■ WHAT THIS TASK INVOLVES
Search the entries below for the word "corners", then copy each line in which it is found.

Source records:
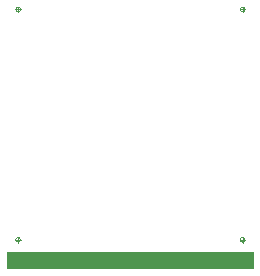
<source format=gbr>
%TF.GenerationSoftware,KiCad,Pcbnew,(6.0.6)*%
%TF.CreationDate,2022-09-07T15:00:42-05:00*%
%TF.ProjectId,etl_etroc_mockup_v1p1,65746c5f-6574-4726-9f63-5f6d6f636b75,rev?*%
%TF.SameCoordinates,Original*%
%TF.FileFunction,Copper,L1,Top*%
%TF.FilePolarity,Positive*%
%FSLAX46Y46*%
G04 Gerber Fmt 4.6, Leading zero omitted, Abs format (unit mm)*
G04 Created by KiCad (PCBNEW (6.0.6)) date 2022-09-07 15:00:42*
%MOMM*%
%LPD*%
G01*
G04 APERTURE LIST*
%TA.AperFunction,EtchedComponent*%
%ADD10C,0.070000*%
%TD*%
G04 APERTURE END LIST*
D10*
%TO.C,REF\u002A\u002A*%
X1200000Y-20500000D02*
G75*
G03*
X1200000Y-20500000I-200000J0D01*
G01*
X1000000Y-20250000D02*
X1000000Y-20750000D01*
X1250000Y-20500000D02*
X750000Y-20500000D01*
X20200000Y-20500000D02*
G75*
G03*
X20200000Y-20500000I-200000J0D01*
G01*
X20000000Y-20250000D02*
X20000000Y-20750000D01*
X20250000Y-20500000D02*
X19750000Y-20500000D01*
X20200000Y-1000000D02*
G75*
G03*
X20200000Y-1000000I-200000J0D01*
G01*
X20000000Y-750000D02*
X20000000Y-1250000D01*
X20250000Y-1000000D02*
X19750000Y-1000000D01*
X1200000Y-1000000D02*
G75*
G03*
X1200000Y-1000000I-200000J0D01*
G01*
X1000000Y-750000D02*
X1000000Y-1250000D01*
X1250000Y-1000000D02*
X750000Y-1000000D01*
%TD*%
%TA.AperFunction,NonConductor*%
G36*
X20971073Y-21503427D02*
G01*
X20974500Y-21511700D01*
X20974500Y-22962800D01*
X20971073Y-22971073D01*
X20962800Y-22974500D01*
X37200Y-22974500D01*
X28927Y-22971073D01*
X25500Y-22962800D01*
X25500Y-21511700D01*
X28927Y-21503427D01*
X37200Y-21500000D01*
X20962800Y-21500000D01*
X20971073Y-21503427D01*
G37*
%TD.AperFunction*%
M02*

</source>
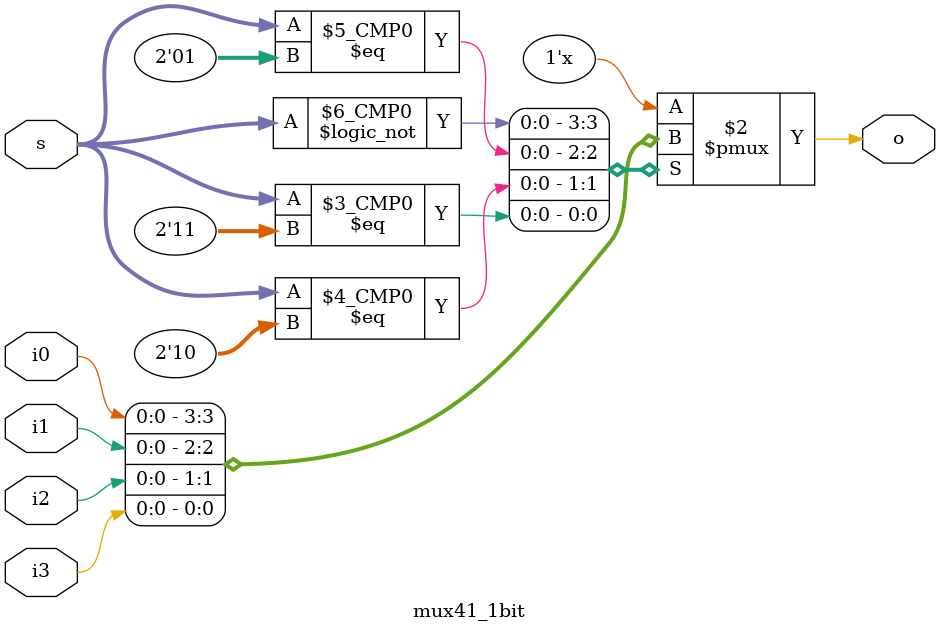
<source format=v>
`timescale 1ns / 1ps


module mux41_1bit(
  input i0, i1, i2, i3,
  input [1:0] s,
  output reg o
);
  always @* begin
    case(s)
      2'b00: o = i0;
      2'b01: o = i1;
      2'b10: o = i2;
      2'b11: o = i3;
    endcase
  end
endmodule


</source>
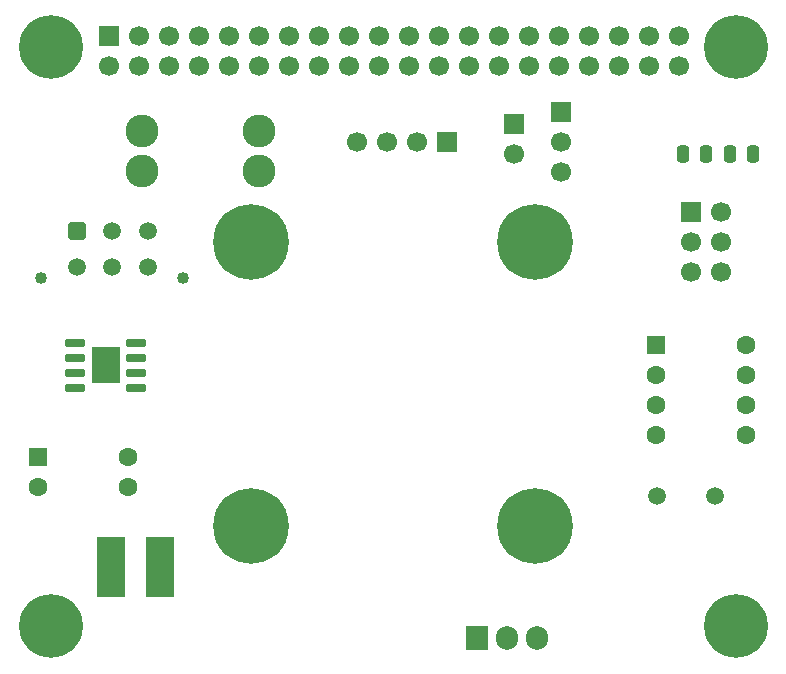
<source format=gts>
%TF.GenerationSoftware,KiCad,Pcbnew,9.0.7*%
%TF.CreationDate,2026-02-04T17:23:19-06:00*%
%TF.ProjectId,power-hat,706f7765-722d-4686-9174-2e6b69636164,rev?*%
%TF.SameCoordinates,Original*%
%TF.FileFunction,Soldermask,Top*%
%TF.FilePolarity,Negative*%
%FSLAX46Y46*%
G04 Gerber Fmt 4.6, Leading zero omitted, Abs format (unit mm)*
G04 Created by KiCad (PCBNEW 9.0.7) date 2026-02-04 17:23:19*
%MOMM*%
%LPD*%
G01*
G04 APERTURE LIST*
G04 Aperture macros list*
%AMRoundRect*
0 Rectangle with rounded corners*
0 $1 Rounding radius*
0 $2 $3 $4 $5 $6 $7 $8 $9 X,Y pos of 4 corners*
0 Add a 4 corners polygon primitive as box body*
4,1,4,$2,$3,$4,$5,$6,$7,$8,$9,$2,$3,0*
0 Add four circle primitives for the rounded corners*
1,1,$1+$1,$2,$3*
1,1,$1+$1,$4,$5*
1,1,$1+$1,$6,$7*
1,1,$1+$1,$8,$9*
0 Add four rect primitives between the rounded corners*
20,1,$1+$1,$2,$3,$4,$5,0*
20,1,$1+$1,$4,$5,$6,$7,0*
20,1,$1+$1,$6,$7,$8,$9,0*
20,1,$1+$1,$8,$9,$2,$3,0*%
G04 Aperture macros list end*
%ADD10R,2.400000X3.100000*%
%ADD11RoundRect,0.150000X-0.737500X-0.150000X0.737500X-0.150000X0.737500X0.150000X-0.737500X0.150000X0*%
%ADD12C,5.400000*%
%ADD13R,1.700000X1.700000*%
%ADD14C,1.700000*%
%ADD15R,2.350000X5.100000*%
%ADD16RoundRect,0.250000X-0.250000X-0.475000X0.250000X-0.475000X0.250000X0.475000X-0.250000X0.475000X0*%
%ADD17C,6.400000*%
%ADD18C,1.500000*%
%ADD19C,2.780000*%
%ADD20R,1.905000X2.000000*%
%ADD21O,1.905000X2.000000*%
%ADD22RoundRect,0.250000X-0.550000X-0.550000X0.550000X-0.550000X0.550000X0.550000X-0.550000X0.550000X0*%
%ADD23C,1.600000*%
%ADD24C,1.020000*%
%ADD25RoundRect,0.250001X-0.499999X-0.499999X0.499999X-0.499999X0.499999X0.499999X-0.499999X0.499999X0*%
G04 APERTURE END LIST*
D10*
%TO.C,U1*%
X103937500Y-84405000D03*
D11*
X101375000Y-82500000D03*
X101375000Y-83770000D03*
X101375000Y-85040000D03*
X101375000Y-86310000D03*
X106500000Y-86310000D03*
X106500000Y-85040000D03*
X106500000Y-83770000D03*
X106500000Y-82500000D03*
%TD*%
D12*
%TO.C,H1*%
X99280000Y-57500000D03*
%TD*%
%TO.C,H2*%
X157280000Y-57500000D03*
%TD*%
D13*
%TO.C,J3*%
X153500000Y-71420000D03*
D14*
X156040000Y-71420000D03*
X153500000Y-73960000D03*
X156040000Y-73960000D03*
X153500000Y-76500000D03*
X156040000Y-76500000D03*
%TD*%
D15*
%TO.C,L1*%
X104425000Y-101500000D03*
X108575000Y-101500000D03*
%TD*%
D12*
%TO.C,H3*%
X99280000Y-106500000D03*
%TD*%
D13*
%TO.C,JP1*%
X138500000Y-64000000D03*
D14*
X138500000Y-66540000D03*
%TD*%
D16*
%TO.C,C11*%
X156830000Y-66500000D03*
X158730000Y-66500000D03*
%TD*%
D12*
%TO.C,H4*%
X157280000Y-106500000D03*
%TD*%
D17*
%TO.C,FH1*%
X116280000Y-74000000D03*
%TD*%
D16*
%TO.C,C10*%
X152830000Y-66500000D03*
X154730000Y-66500000D03*
%TD*%
D18*
%TO.C,Y1*%
X150620000Y-95500000D03*
X155500000Y-95500000D03*
%TD*%
D17*
%TO.C,FH2*%
X140280000Y-74000000D03*
%TD*%
D19*
%TO.C,F1*%
X107040000Y-64600000D03*
X107040000Y-68000000D03*
X116960000Y-64600000D03*
X116960000Y-68000000D03*
%TD*%
D13*
%TO.C,J2*%
X104209500Y-56567700D03*
D14*
X104209500Y-59107700D03*
X106749500Y-56567700D03*
X106749500Y-59107700D03*
X109289500Y-56567700D03*
X109289500Y-59107700D03*
X111829500Y-56567700D03*
X111829500Y-59107700D03*
X114369500Y-56567700D03*
X114369500Y-59107700D03*
X116909500Y-56567700D03*
X116909500Y-59107700D03*
X119449500Y-56567700D03*
X119449500Y-59107700D03*
X121989500Y-56567700D03*
X121989500Y-59107700D03*
X124529500Y-56567700D03*
X124529500Y-59107700D03*
X127069500Y-56567700D03*
X127069500Y-59107700D03*
X129609500Y-56567700D03*
X129609500Y-59107700D03*
X132149500Y-56567700D03*
X132149500Y-59107700D03*
X134689500Y-56567700D03*
X134689500Y-59107700D03*
X137229500Y-56567700D03*
X137229500Y-59107700D03*
X139769500Y-56567700D03*
X139769500Y-59107700D03*
X142309500Y-56567700D03*
X142309500Y-59107700D03*
X144849500Y-56567700D03*
X144849500Y-59107700D03*
X147389500Y-56567700D03*
X147389500Y-59107700D03*
X149929500Y-56567700D03*
X149929500Y-59107700D03*
X152469500Y-56567700D03*
X152469500Y-59107700D03*
%TD*%
D17*
%TO.C,FH3*%
X116280000Y-98000000D03*
%TD*%
%TO.C,FH4*%
X140280000Y-98000000D03*
%TD*%
D13*
%TO.C,JP2*%
X142500000Y-63000000D03*
D14*
X142500000Y-65540000D03*
X142500000Y-68080000D03*
%TD*%
D20*
%TO.C,Q1*%
X135420000Y-107500000D03*
D21*
X137960000Y-107500000D03*
X140500000Y-107500000D03*
%TD*%
D13*
%TO.C,J4*%
X132810000Y-65500000D03*
D14*
X130270000Y-65500000D03*
X127730000Y-65500000D03*
X125190000Y-65500000D03*
%TD*%
D22*
%TO.C,U3*%
X150500000Y-82690000D03*
D23*
X150500000Y-85230000D03*
X150500000Y-87770000D03*
X150500000Y-90310000D03*
X158120000Y-90310000D03*
X158120000Y-87770000D03*
X158120000Y-85230000D03*
X158120000Y-82690000D03*
%TD*%
D24*
%TO.C,J1*%
X98500000Y-77000000D03*
X110500000Y-77000000D03*
D25*
X101500000Y-73060000D03*
D18*
X104500000Y-73060000D03*
X107500000Y-73060000D03*
X101500000Y-76060000D03*
X104500000Y-76060000D03*
X107500000Y-76060000D03*
%TD*%
D22*
%TO.C,U2*%
X98195000Y-92225000D03*
D23*
X98195000Y-94765000D03*
X105815000Y-94765000D03*
X105815000Y-92225000D03*
%TD*%
M02*

</source>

■ TASK SOLUTION
0 Rectangle with rounded corners*
0 $2 $3 $4 $5 $6 $7 $8 $9 X,Y pos of 4 corners*
0 Add a 4 corners polygon primitive as box body*
0 Add four circle primitives for the rounded corners*
0 Add four rect primitives between the rounded corners*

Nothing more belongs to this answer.